January 13, 2015
The Daily Signal
Americans shouldn’t sacrifice their freedoms as a result of recent high-profile cybersecurity attacks, said Rep. Matt Salmon, R-Ariz., today at The Heritage Foundation in Washington, D.C.
“A lot of the big government types try to use this as an excuse to come in and usurp more and more authority,” he said. “[But] if we give away our freedom to protect our freedom, what is it worth?”
From Sony Pictures to yesterday’s hacks on the U.S. Central Command’s Twitter and YouTube accounts, cybersecurity is an increasing concern among policymakers.
Salmon, 56, has been a leader in that fight.
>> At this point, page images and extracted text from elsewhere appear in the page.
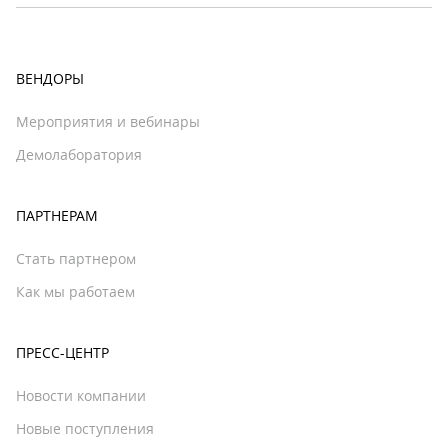
ВЕНДОРЫ
Мероприятия и вебинары
Демолаборатория
ПАРТНЕРАМ
Стать партнером
Как мы работаем
ПРЕСС-ЦЕНТР
Новости компании
Новые поступления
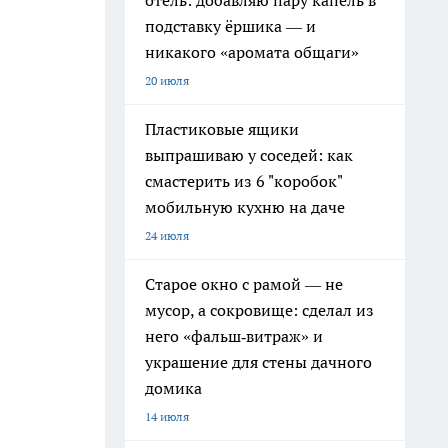
отель: добавляю пару капель в
подставку ёршика — и
никакого «аромата общаги»
20 июля
Пластиковые ящики
выпрашиваю у соседей: как
смастерить из 6 "коробок"
мобильную кухню на даче
24 июля
Старое окно с рамой — не
мусор, а сокровище: сделал из
него «фальш‑витраж» и
украшение для стены дачного
домика
14 июля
For two years, he has pressured Congress to protect Americans from unwarranted law enforcement scrutiny in cyberspace.
In May 2014, Salmon introduced legislation with the support of Republicans and one Democratic lawmaker that would amend the Electronic Communications Privacy Act.
The Electronic Communications Privacy Act was written in 1986, before Gmail, iPhones and cloud servers existed. Such platforms have the capacity to store communications for extended periods of time.
To read your postal mail, the government generally needs a warrant that is issued by a neutral magistrate and is based on probable cause that it will provide evidence of a crime.
But under the Electronic Communications Privacy Act, as it was written in 1986, to read the content of emails, text messages and photos stored on a server for more than 180 days, the government doesn’t need a warrant at all.
That grants government easy access to electronic communications on Gmail, iCloud, iPhones and the like.
Salmon’s updates to the Electronic Communications Privacy Act would limit the government’s ability to access these emails and other forms of electronic communications without a warrant, sending the 180-day rule “into oblivion.”
On Monday, he re-introduced his provisions and touted their importance today at Heritage Action’s 2015 Conservative Policy Summit.
Greg Safsten, a legislative assistant for Salmon, told The Daily Signal that he expects the effort to garner as much—if not more—support as it did last year.
“This issue has saturated both the left and right, and I think Republicans are going to want to take ownership of it sooner rather than later,” he said. “It continues to gain momentum.”
“We all want the bad guys to be apprehended,” said Salmon. “But we’re not willing to trade our freedom for security or a false sense of security.”